The Daily Telegraph

Wickedly enjoyable encounter leaves press both humiliated and satisfied

- By Tim Stanley

WALKING to the “Galloway’s Back” press conference, I bumped into the man himself – instantly recognisab­le in his handsome black fedora. Few politician­s are so famous they could be a Hallowe’en costume.

“Remember me?” I asked George, casting his mind back to Cambridge, 2003, when he addressed the People’s Front of Medieval Historians Against the War. “I remember your face,” he replied, a phrase one associates with picking a mugger out of a line-up, but I detected a comradely twinkle in those piercing blue eyes. Or I hope I did. When Galloway’s revolution finally comes, I fear we journalist­s will be the first ones against the wall.

He made us stand outside Parliament in the freezing cold, his wife shivering in white boots and a fuzzy shawl, as he delivered opening remarks that proved, contrary to what the liars say, that he knows the name of his new constituen­cy perfectly well. George correctly identified both Rochdale’s football team and postcode.

On to questions: How does he feel about Israel? “There is a genocide,” he claimed, adding that none of us will have the courage to print the word. Should Hamas be allowed to run Gaza? The question was deemed to be “dripping with imperialis­t condescens­ion”. It’s not for George to say, he being famously reticent on foreign affairs. “I’m an Arafat man myself,” he added, “have been since the 1970s”, evoking a better age when you could hijack a plane and still get change from a pound.

Listening to Galloway is akin to flicking rapidly between the pages of

The Morning Star and The Telegraph

– his socialism is so old school it is practicall­y nostalgic. In the Commons, he didn’t “affirm” his allegiance to the King – the Lefty option – he “swore” it. At his chilly presser, he bemoaned the lack of a “Mr Churchill” to unite the country, and proclaimed himself a “Roman Catholic”. He wears the hat, he told us, because he was attacked in 2014, causing one journalist to ask: “Is it made of steel?” Nasty. But there’s no love lost between the press and this politician. He denounced us, mocked us. Those eyes, as cold as the River Tay, picked out faces as he noted down names – “who are you?” – his voice rising to new heights of indefatiga­bility, before finally exploding into a dark truth.

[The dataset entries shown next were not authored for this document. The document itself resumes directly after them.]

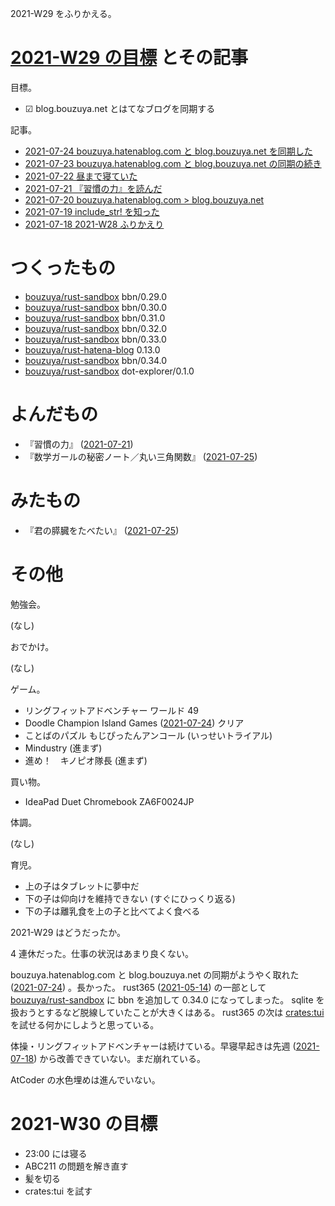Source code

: 2021-W29 をふりかえる。

# [2021-W29 の目標][2021-07-18] とその記事

目標。

- ☑ blog.bouzuya.net とはてなブログを同期する

記事。

- [2021-07-24 bouzuya.hatenablog.com と blog.bouzuya.net を同期した][2021-07-24]
- [2021-07-23 bouzuya.hatenablog.com と blog.bouzuya.net の同期の続き][2021-07-23]
- [2021-07-22 昼まで寝ていた][2021-07-22]
- [2021-07-21 『習慣の力』を読んだ][2021-07-21]
- [2021-07-20 bouzuya.hatenablog.com > blog.bouzuya.net][2021-07-20]
- [2021-07-19 include_str! を知った][2021-07-19]
- [2021-07-18 2021-W28 ふりかえり][2021-07-18]

# つくったもの

- [bouzuya/rust-sandbox] bbn/0.29.0
- [bouzuya/rust-sandbox] bbn/0.30.0
- [bouzuya/rust-sandbox] bbn/0.31.0
- [bouzuya/rust-sandbox] bbn/0.32.0
- [bouzuya/rust-sandbox] bbn/0.33.0
- [bouzuya/rust-hatena-blog] 0.13.0
- [bouzuya/rust-sandbox] bbn/0.34.0
- [bouzuya/rust-sandbox] dot-explorer/0.1.0

# よんだもの

- 『習慣の力』 ([2021-07-21])
- 『数学ガールの秘密ノート／丸い三角関数』 ([2021-07-25])

# みたもの

- 『君の膵臓をたべたい』 ([2021-07-25])

# その他

勉強会。

(なし)

おでかけ。

(なし)

ゲーム。

- リングフィットアドベンチャー ワールド 49
- Doodle Champion Island Games ([2021-07-24]) クリア
- ことばのパズル もじぴったんアンコール (いっせいトライアル)
- Mindustry (進まず)
- 進め！　キノピオ隊長 (進まず)

買い物。

- IdeaPad Duet Chromebook ZA6F0024JP

体調。

(なし)

育児。

- 上の子はタブレットに夢中だ
- 下の子は仰向けを維持できない (すぐにひっくり返る)
- 下の子は離乳食を上の子と比べてよく食べる

2021-W29 はどうだったか。

4 連休だった。仕事の状況はあまり良くない。

bouzuya.hatenablog.com と blog.bouzuya.net の同期がようやく取れた ([2021-07-24]) 。長かった。 rust365 ([2021-05-14]) の一部として [bouzuya/rust-sandbox] に bbn を追加して 0.34.0 になってしまった。 sqlite を扱おうとするなど脱線していたことが大きくはある。 rust365 の次は [crates:tui] を試せる何かにしようと思っている。

体操・リングフィットアドベンチャーは続けている。早寝早起きは先週 ([2021-07-18]) から改善できていない。まだ崩れている。

AtCoder の水色埋めは進んでいない。

# 2021-W30 の目標

- 23:00 には寝る
- ABC211 の問題を解き直す
- 髪を切る
- crates:tui を試す

[2021-05-14]: https://blog.bouzuya.net/2021/05/14/
[2021-07-18]: https://blog.bouzuya.net/2021/07/18/
[2021-07-19]: https://blog.bouzuya.net/2021/07/19/
[2021-07-20]: https://blog.bouzuya.net/2021/07/20/
[2021-07-21]: https://blog.bouzuya.net/2021/07/21/
[2021-07-22]: https://blog.bouzuya.net/2021/07/22/
[2021-07-23]: https://blog.bouzuya.net/2021/07/23/
[2021-07-24]: https://blog.bouzuya.net/2021/07/24/
[2021-07-25]: https://blog.bouzuya.net/2021/07/25/
[bouzuya/rust-hatena-blog]: https://github.com/bouzuya/rust-hatena-blog
[bouzuya/rust-sandbox]: https://github.com/bouzuya/rust-sandbox
[crates:tui]: https://crates.io/crates/tui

“The next election will be about Muslims,” he said. He might be right. After all, the PM reacted to Galloway’s victory as if he’d invaded Kuwait, and thus put “extremism” on the agenda. Sectariani­sm looms. “There’s at least 15,000 supporters of my point of view” in Angela Rayner’s constituen­cy, said George. Fifteen thousand who? Quakers? Militant Unitarians?

Journalist­s staggered away from the event humiliated, amused and satisfied, all the emotions, a Tory MP tells me, that one feels after a good session with a Chelsea dominatrix. The Galloway press conference is so wickedly enjoyable, it ought to be illegal – and no doubt Sunak is drafting the legislatio­n as we speak.